There is no magic bullet, I'm afraid. If you're too careful in blocking, you won't hit them, if you're not careful enough, you will end up blocking legitimate requests from users.

You could try to block them based on whether they send an Origin header or not. Browsers usually will, bot developers might not because they typically don't have to (and as someone who has written a few bots himself, at least I am pretty lazy when coding).

These seem to be using HTTP/1.0, while Browsers generally use 1.1 (and above).

Do they send User-Agents that look like legitimate Browser or do they just have "libwww-perl/5.76" or something similar?

I'd probably opt for a multi-criteria blocking mechanism. If it looks like a legitimate User-Agent but uses HTTP 1.0 and doesn't send an Origin header, it probably is a bot. You could go further, and only block after they've made one suspicious request (e.g. looking at what action they are trying to execute).

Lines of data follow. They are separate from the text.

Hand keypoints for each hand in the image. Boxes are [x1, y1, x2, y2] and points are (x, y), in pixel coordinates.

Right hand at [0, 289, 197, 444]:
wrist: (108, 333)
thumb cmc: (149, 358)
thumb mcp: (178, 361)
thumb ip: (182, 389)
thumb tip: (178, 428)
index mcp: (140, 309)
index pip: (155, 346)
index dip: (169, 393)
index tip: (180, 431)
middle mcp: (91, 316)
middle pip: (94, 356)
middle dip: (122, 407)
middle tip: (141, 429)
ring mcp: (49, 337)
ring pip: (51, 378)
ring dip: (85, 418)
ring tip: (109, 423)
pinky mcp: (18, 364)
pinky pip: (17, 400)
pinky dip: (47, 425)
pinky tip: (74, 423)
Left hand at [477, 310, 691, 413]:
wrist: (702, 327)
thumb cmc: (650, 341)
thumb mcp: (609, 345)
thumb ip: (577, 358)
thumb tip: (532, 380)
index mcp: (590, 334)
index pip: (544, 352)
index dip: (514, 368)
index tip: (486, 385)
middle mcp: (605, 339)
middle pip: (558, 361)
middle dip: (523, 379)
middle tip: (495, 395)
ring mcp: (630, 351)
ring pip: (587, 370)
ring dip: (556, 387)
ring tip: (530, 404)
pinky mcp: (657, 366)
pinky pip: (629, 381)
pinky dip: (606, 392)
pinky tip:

An advanced idea is to cross reference that with "did this IP have a regular page view before starting AJAX-requests?" or "did this IP ever request an image or a css/js file?", because bots most likely won't unless they are trying to be really stealthy or target your site specifically. That could get problematic if you do allow proxy servers to cache those resources (CloudFlare will do that automatically) and might be a bit too much effort for keeping them at bay, though.

While there is no reliable way to distinguish genuine AJAX calls from bot ones, in a situation like this you could block access using .htaccess

Plain no referer block (as suggested by @janh2):

RewriteEngine on
RewriteCond %{HTTP_REFERER} ^-?$
RewriteRule ^wp-admin/admin-ajax.php - [F,L]

or with ModSecurity and a custom message:

<Locationmatch "/wp-admin/admin-ajax.php">
SecRule REQUEST_METHOD "POST" "deny,status:401,id:972687,chain,msg:'wp-admin ajax request blocked, no referrer'"
SecRule &HTTP_REFERER "@eq 0"
</Locationmatch>

(Source: https://troyglancy/stopped-wordpress-brute-force-attacks-server/)

Again, not something you'd want to do if you weren't already experiencing problems as the referer header can be easily spoofed, but it might make a difference for you or anyone else with an active admin-ajax.php attack vector.